With all these laws in mind, let’s consider the rest of the United States and their gun laws, most of this information is available on the National Rifle Association’s website which I will put at the end of this article. My thinking is that the issue with gun violence in the United States is not the lack of legislation or the availability of some types of weapons, it is the total lack of federal legislation. The 2nd amendment of the United States Constitution and the hardcore belief that many US citizens have in it has made legislation, particularly at the federal level, very hard to pass. For example, you are only required to report a missing firearm in just eight of all of the states. There is no federal law that requires you to report lost or stolen firearms. To put that in perspective the Bureau of Alcohol Tobacco and Firearms has said “According to ATF data, private individuals reported the loss or theft of more than 173,000 guns nationwide in 2012. But researchers have estimated that more than half a million firearms are lost or stolen from private residences in a single year”. Which basically means that every year roughly 300,000 guns simply go missing, never to be seen again. Federal law does, however, require licensed firearms dealers to report the loss or theft of any firearm from the dealer’s inventory to the U.S. Attorney General or local law enforcement within 48 hours of discovering the loss or theft. Of course, this example will bring us to the particulars of the Vegas shooting as it relates to the law.

The Vegas shooter purchased a number of weapons either from a registered firearms dealer or privately over the last year, most of which were semi-automatic firearms. Why then did the victims of the shooting report hearing what sounded like automatic weapon fire? That’s very simple, in the US there is an entire industry developed to circumvent federal and state gun laws that limit “how deadly” your weapons can be by adding parts that, while they do not technically break the law, they allow your weapons to do things that they otherwise would not be able to do like achieve a higher rate of fire. Under federal law machine guns are tightly regulated but legal to own as long as they were made before May 1986 and are registered with the federal government. If you don’t meet the standards or the weapons you’re trying to purchase were made after 1986 you do have some method of recourse. A device known as a “bump stock” once fixed to the back of a semi-automatic rifle allows the shooter to achieve automatic rates of fire, these types of devices are currently legal Federally, in most states, and are readily available online for about seventy dollars. Just when you though the news couldn’t get any worse, these devices have been reportedly selling out since the shooting in Las Vegas. It seems as though Republicans are willing to examine the legalities surrounding bump stocks but this is, in my opinion, a half measure to dealing with the problem. If you look at gun culture in the Canadian context there are few similarities. There is no charter right that guarantees you can own a gun. The rate of gun ownership is far lower than that of the United States. There is strict federal legislation concerned with guns, and handguns are currently classified as restricted with AK-47s (just as an example) being considered restricted as well.

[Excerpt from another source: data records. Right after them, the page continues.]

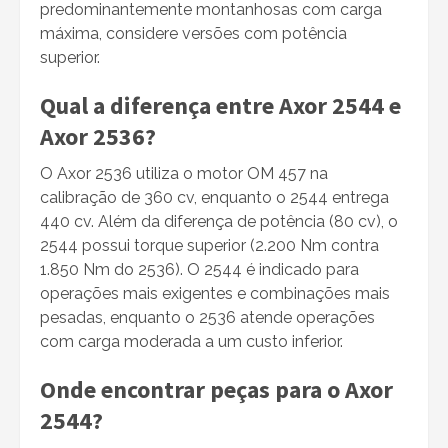
predominantemente montanhosas com carga
máxima, considere versões com potência
superior.
Qual a diferença entre Axor 2544 e
Axor 2536?
O Axor 2536 utiliza o motor OM 457 na
calibração de 360 cv, enquanto o 2544 entrega
440 cv. Além da diferença de potência (80 cv), o
2544 possui torque superior (2.200 Nm contra
1.850 Nm do 2536). O 2544 é indicado para
operações mais exigentes e combinações mais
pesadas, enquanto o 2536 atende operações
com carga moderada a um custo inferior.
Onde encontrar peças para o Axor
2544?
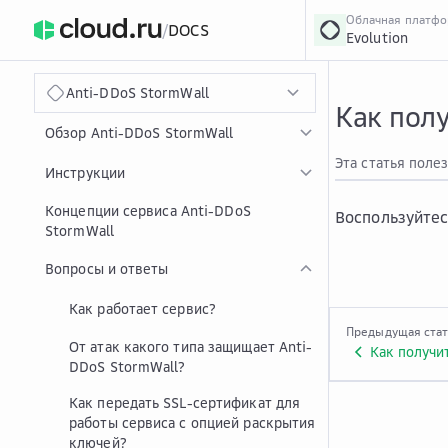
Облачная платф
/
DOCS
Evolution
›
Главная
Главная
...
Anti-DDoS StormWall
Как полу
Обзор Anti-DDoS StormWall
Эта статья поле
Инструкции
Концепции сервиса Anti-DDoS
Воспользуйте
StormWall
Вопросы и ответы
Как работает сервис?
Предыдущая ста
От атак какого типа защищает Anti-
Как получи
DDoS StormWall?
Как передать SSL-сертификат для
работы сервиса с опцией раскрытия
ключей?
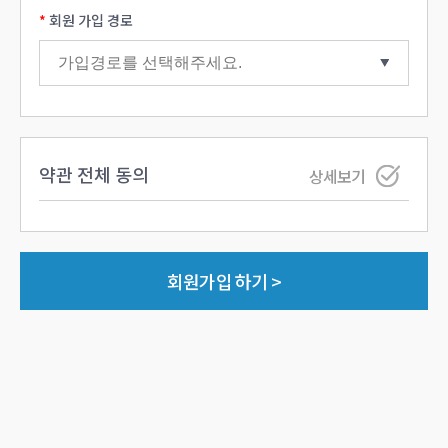
회원 가입 경로
약관 전체 동의
상세보기
회원가입 하기 >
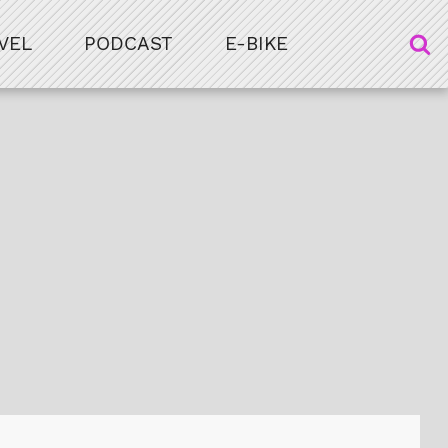
VEL
PODCAST
E-BIKE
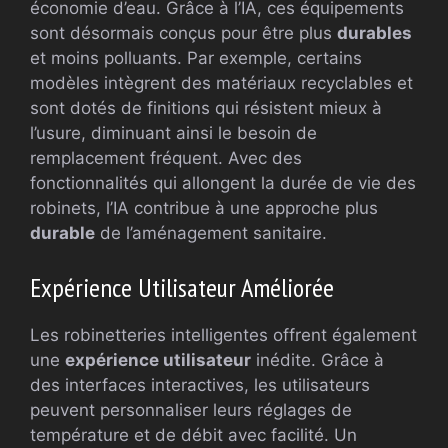
économie d’eau. Grâce à l’IA, ces équipements
sont désormais conçus pour être plus
durables
et moins polluants. Par exemple, certains
modèles intègrent des matériaux recyclables et
sont dotés de finitions qui résistent mieux à
l’usure, diminuant ainsi le besoin de
remplacement fréquent. Avec des
fonctionnalités qui allongent la durée de vie des
robinets, l’IA contribue à une approche plus
durable
de l’aménagement sanitaire.
Expérience Utilisateur Améliorée
Les robinetteries intelligentes offrent également
une
expérience utilisateur
inédite. Grâce à
des interfaces interactives, les utilisateurs
peuvent personnaliser leurs réglages de
température et de débit avec facilité. Un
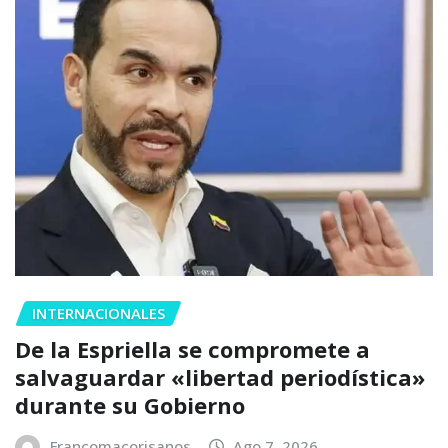
INTERNACIONALES
De la Espriella se compromete a
salvaguardar «libertad periodística»
durante su Gobierno
Francomacorisanos
Ago 7, 2026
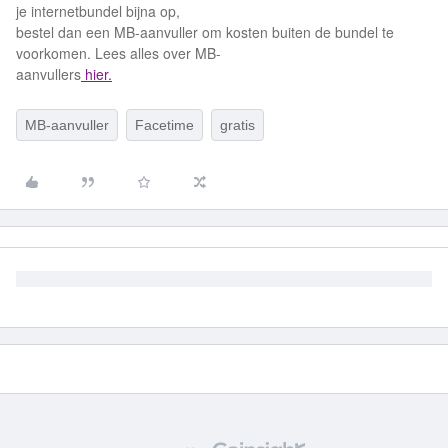
je internetbundel bijna op,
bestel dan een MB-aanvuller om kosten buiten de bundel te
voorkomen. Lees alles over MB-
aanvullers
hier.
MB-aanvuller
Facetime
gratis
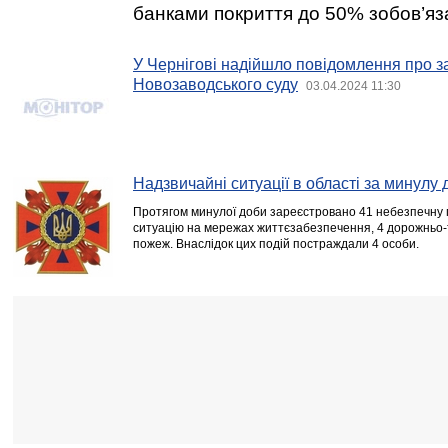
банками покриття до 50% зобов’яз
У Чернігові надійшло повідомлення про 
Новозаводського суду
03.04.2024 11:30
Надзвичайні ситуації в області за минулу 
Протягом минулої доби зареєстровано 41 небезпечну п
ситуацію на мережах життєзабезпечення, 4 дорожньо-
пожеж. Внаслідок цих подій постраждали 4 особи.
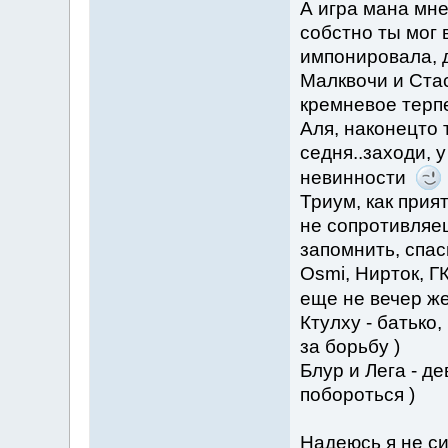
А игра мана мн
собстно ты мог 
импонировала, 
Малквочи и Стас
кремневое терп
Аля, наконецто 
седня..заходи, 
невинности
Триум, как прия
не сопротивляе
запомнить, спас
Оsmi, Нирток, ГК
еще не вечер 
Ктулху - батько
за борьбу )
Блур и Лега - д
побороться )
Надеюсь я не си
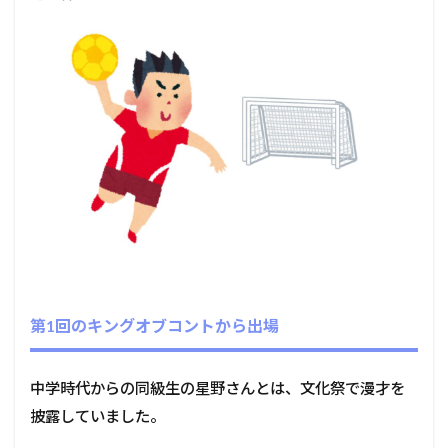
第1回のキングオブコントから出場
中学時代からの同級生の星野さんとは、文化祭で漫才を
披露していました。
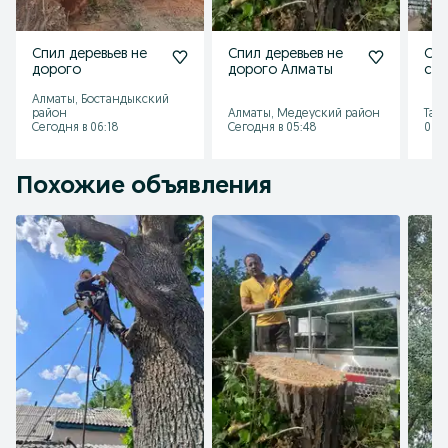
Спил деревьев не
Спил деревьев не
Спи
дорого
дорого Алматы
сан
обр
Алматы, Бостандыкский
те
район
Алматы, Медеуский район
Талг
Сегодня в 06:18
Сегодня в 05:48
06 а
Похожие объявления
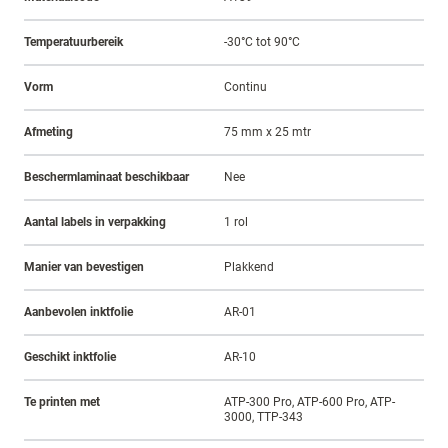
Temperatuurbereik
-30°C tot 90°C
Vorm
Continu
Afmeting
75 mm x 25 mtr
Beschermlaminaat beschikbaar
Nee
Aantal labels in verpakking
1 rol
Manier van bevestigen
Plakkend
Aanbevolen inktfolie
AR-01
Geschikt inktfolie
AR-10
Te printen met
ATP-300 Pro, ATP-600 Pro, ATP-
3000, TTP-343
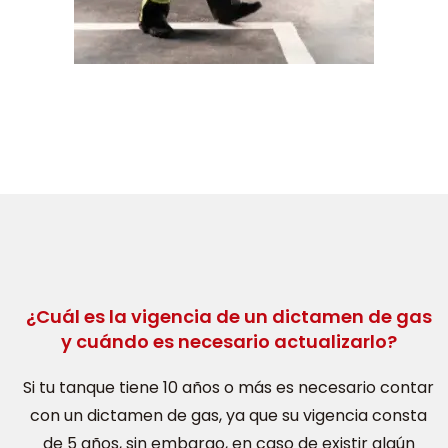
¿Cuál es la vigencia de un dictamen de gas
y cuándo es necesario actualizarlo?
Si tu tanque tiene 10 años o más es necesario contar
con un dictamen de gas, ya que su vigencia consta
de 5 años, sin embargo, en caso de existir algún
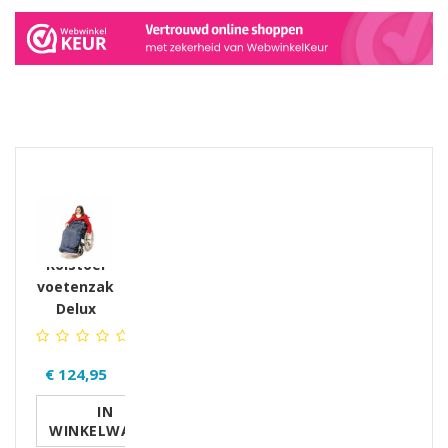
GERELATEERDE PRODUCTEN PRODUCTS
Rolstoel
voetenzak
Delux
€ 124,95
IN
WINKELWAGEN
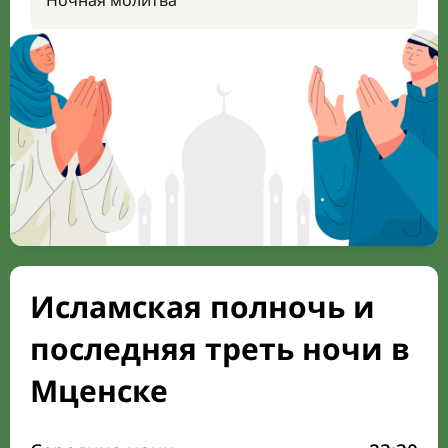
Ночная молитва
Исламская полночь и
последняя треть ночи в
Мценске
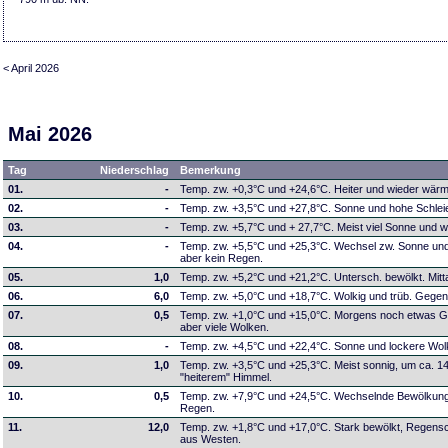
< April 2026
Mai 2026
Tag
Niederschlag
Bemerkung
01.
-
Temp. zw. +0,3°C und +24,6°C. Heiter und wieder wärm
02.
-
Temp. zw. +3,5°C und +27,8°C. Sonne und hohe Schlei
03.
-
Temp. zw. +5,7°C und + 27,7°C. Meist viel Sonne und 
04.
-
Temp. zw. +5,5°C und +25,3°C. Wechsel zw. Sonne und
aber kein Regen.
05.
1,0
Temp. zw. +5,2°C und +21,2°C. Untersch. bewölkt. Mitt
06.
6,0
Temp. zw. +5,0°C und +18,7°C. Wolkig und trüb. Gege
07.
0,5
Temp. zw. +1,0°C und +15,0°C. Morgens noch etwas Get
aber viele Wolken.
08.
-
Temp. zw. +4,5°C und +22,4°C. Sonne und lockere Wol
09.
1,0
Temp. zw. +3,5°C und +25,3°C. Meist sonnig, um ca. 1
"heiterem" Himmel.
10.
0,5
Temp. zw. +7,9°C und +24,5°C. Wechselnde Bewölkung, 
Regen.
11.
12,0
Temp. zw. +1,8°C und +17,0°C. Stark bewölkt, Regensch
aus Westen.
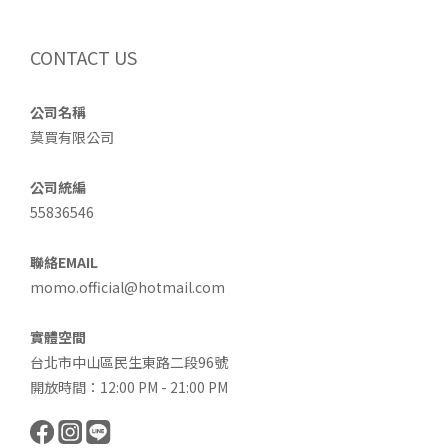
CONTACT US
公司名稱
莫買有限公司
公司統編
55836546
聯絡EMAIL
momo.official@hotmail.com
實體空間
台北市中山區民生東路二段96號
開放時間：12:00 PM - 21:00 PM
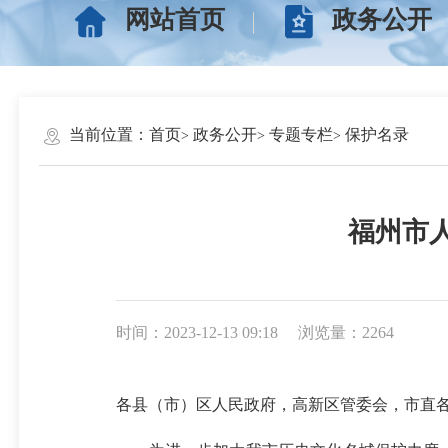
网站首页
政务公开
当前位置：
首页
政务公开
专题专栏
保护名录
福州市
时间：2023-12-13 09:18
浏览量：2264
各县（市）区人民政府，高新区管委会，市直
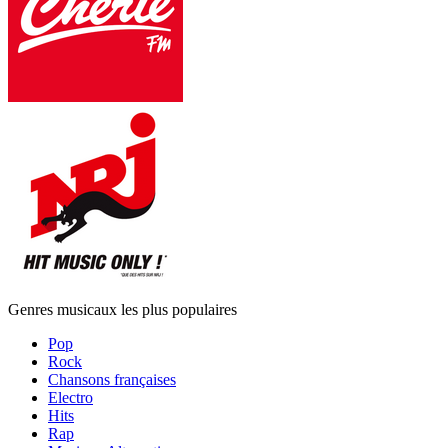
Genres musicaux les plus populaires
Pop
Rock
Chansons françaises
Electro
Hits
Rap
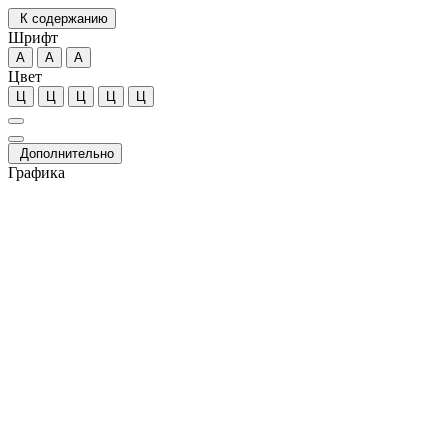
К содержанию
Шрифт
А
А
А
Цвет
Ц
Ц
Ц
Ц
Ц
Дополнительно
Графика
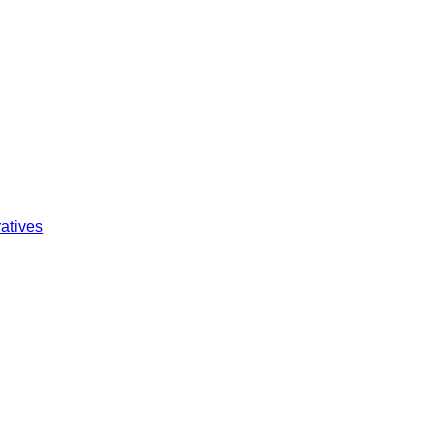
atives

Let me be absolutely honest, I think the average gun owner is probably a pretty normal person. Gun culture may seem completely insane but believe it or not there are people who shoot just because they love shooting. Gun culture becomes a problem when you have a nation in which there are upwards of 8,500 gun murders a year. The missing piece in the United States seems to be that there is a total lack of federal legislation regarding weapons. To conclude, there are a number of facets to the issue of gun violence in the United States, how they reconcile that is up to them. But when 59 people are murdered at a music festival by a man who owned more than 40 guns the discussion that began in Vegas shouldn’t stay in Vegas. In my opinion, this discussion shouldn’t have started in Vegas at all.